# Information provided

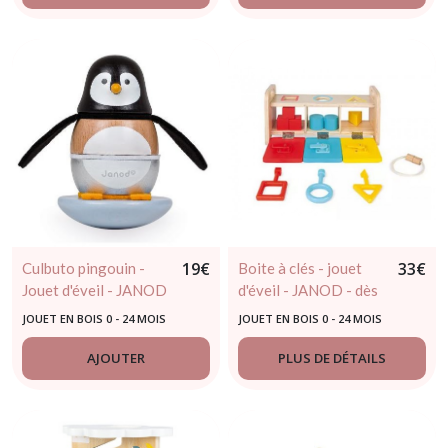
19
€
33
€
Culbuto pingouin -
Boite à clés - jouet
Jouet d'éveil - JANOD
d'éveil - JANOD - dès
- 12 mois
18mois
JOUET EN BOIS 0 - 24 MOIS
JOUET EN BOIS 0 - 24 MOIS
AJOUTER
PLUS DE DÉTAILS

---

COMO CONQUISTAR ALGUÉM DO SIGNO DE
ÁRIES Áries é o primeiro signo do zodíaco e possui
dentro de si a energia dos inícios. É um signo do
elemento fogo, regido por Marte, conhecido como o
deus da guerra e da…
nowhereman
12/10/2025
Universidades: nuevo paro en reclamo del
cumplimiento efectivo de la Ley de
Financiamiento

...

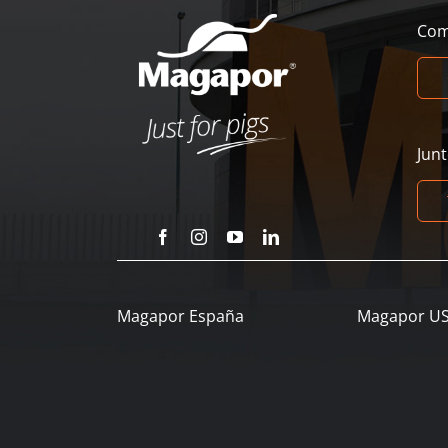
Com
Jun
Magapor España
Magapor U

# Description of the task
Repeat exactly the lines above from the one with "deus da guerra e da…" up to and including the one with "Financiamiento". No other line belongs in the reply.

# Solution to this problem
deus da guerra e da…
nowhereman
12/10/2025
Universidades: nuevo paro en reclamo del
cumplimiento efectivo de la Ley de
Financiamiento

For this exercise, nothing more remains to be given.